Convert Time from one time zone to another using Java 8 Time

It seems that whatever service you found was being overhelpful in interpreting what you meant and assumed North American Easter Daylight Time (EDT) when you specified EST (Easter Standard Time). Most, not all of the places using EST as standard time are using daylight saving time and hence were on EDT or offset UTC-04:00 on the date you use, April 30, 2015.

If it makes sense in your situation you should always prefer to give time zone in the region/city format, as Asia/Kolkata and America/New_York. If you intended Eastern Time as in New York or Montréal, one may say that your “time zone” of GMT-5:00 was wrong and the cause of your unexpected result.

So your code becomes for example:

    String inputDate = "2015/04/30 13:00";
    DateTimeFormatter sourceFormatter = DateTimeFormatter.ofPattern("yyyy/MM/dd HH:mm", Locale.US);
    LocalDateTime local = LocalDateTime.parse(inputDate, sourceFormatter);
    // local : 2015-04-30T13:00
    //Combining this local date-time with a time-zone to create a ZonedDateTime. 
    ZonedDateTime zoned = local.atZone(ZoneId.of("Asia/Kolkata"));
    // zoned : 2015-04-30T13:00+05:30[Asia/Kolkata]
    ZonedDateTime zonedUS = zoned.withZoneSameInstant(ZoneId.of("America/Montreal"));
    // zonedUS : 2015-04-30T03:30-04:00[America/Montreal]

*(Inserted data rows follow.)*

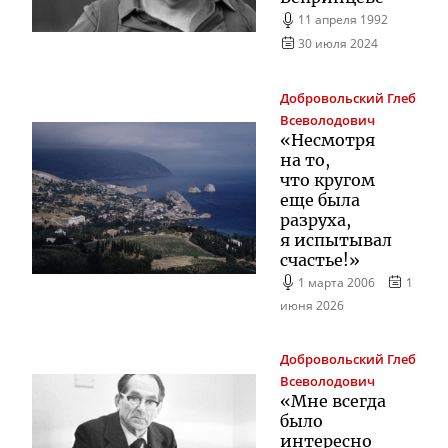
11 апреля 1992
30 июля 2024
Добровольский
Глеб
Всеволодович
«Несмотря
на то,
что кругом
еще была
разруха,
я испытывал
счастье!»
1 марта 2006
1
июня 2026
Добровольский
Глеб
Всеволодович
«Мне всегда
было
интересно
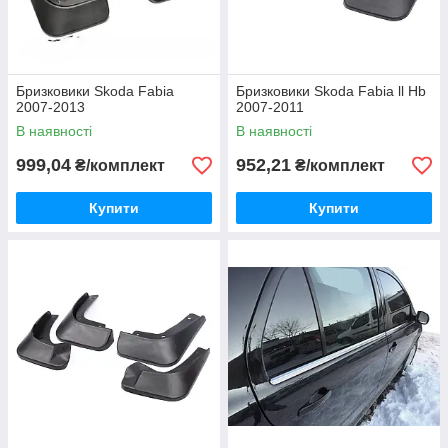
Бризковики Skoda Fabia
Бризковики Skoda Fabia ll Hb
2007-2013
2007-2011
В наявності
В наявності
999,04
952,21
₴/комплект
₴/комплект
Купити
Купити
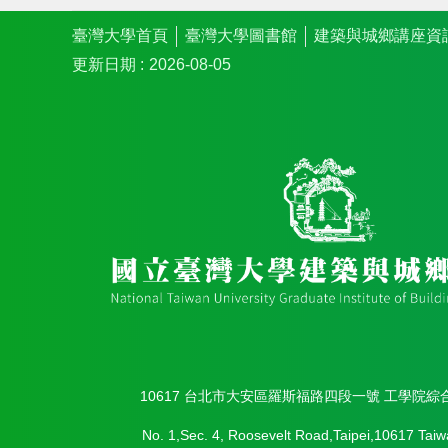
臺灣大學首頁
臺灣大學圖書館
建築與城鄉講座資
更新日期
2026-08-05
10617 台北市大安區羅斯福路四段一號 工學院綜
No. 1,Sec. 4, Roosevelt Road,Taipei,10617 Taiw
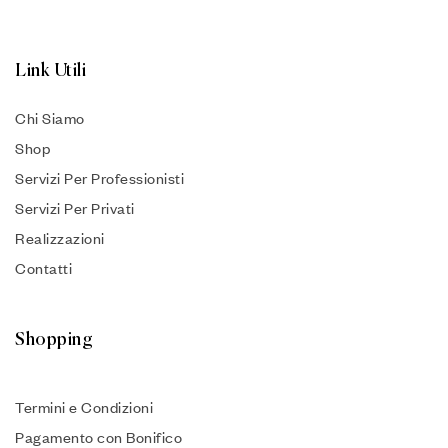
Link Utili
Chi Siamo
Shop
Servizi Per Professionisti
Servizi Per Privati
Realizzazioni
Contatti
Shopping
Termini e Condizioni
Pagamento con Bonifico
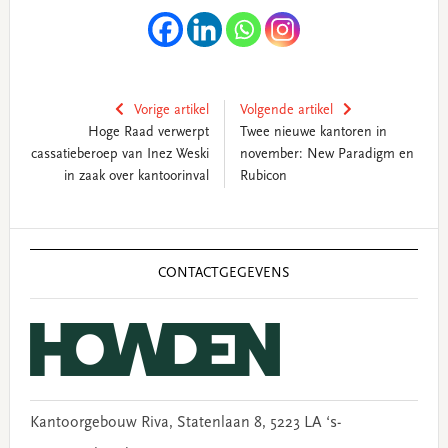
Vorige artikel
Volgende artikel
Hoge Raad verwerpt
Twee nieuwe kantoren in
cassatieberoep van Inez Weski
november: New Paradigm en
in zaak over kantoorinval
Rubicon
Primary
Sidebar
CONTACTGEGEVENS
Kantoorgebouw Riva, Statenlaan 8, 5223 LA ‘s-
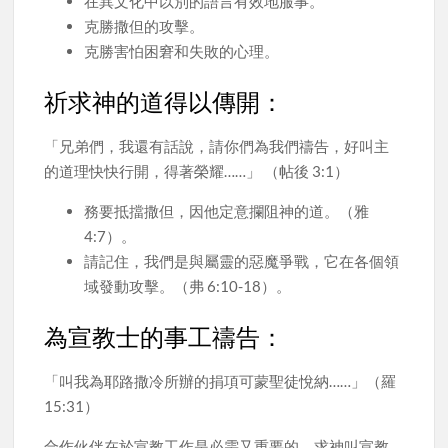
在異文化中以別的語言有效地服事。
克勝撒但的攻擊。
克勝害怕困窘和失敗的心理。
祈求神的道得以傳開：
「兄弟們，我還有話說，請你們為我們禱告，好叫主
的道理快快行開，得著榮耀……」 （帖後 3:1）
務要抵擋撒但，因他定意攔阻神的道。（雅
4:7）。
請記住，我們是與屬靈的惡魔爭戰，它在各個領
域發動攻擊。（弗 6:10-18）。
為宣教士的事工禱告：
「叫我為耶路撒冷所辦的捐項可蒙聖徒悅納……」（羅
15:31）
合作伙伴在於宣教工作是必需又重要的。求神叫宣教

I have made one other change: When using the modern classes from java.time, there is no point in also using the outdated TimeZone class, so I have taken that out. The code is slightly simpler, and more importantly, ZoneId.of(String) includes validation of your time zone string so you will discover any spelling error in the time zone name (like when I just happened to type a ( instead of the / in Asia/Kolkata — such happens all the time).

Most of the above has already been said in comments by Jon Skeet and others. I thought it deserved to go into an answer so it’s plain to see that the question has been answered.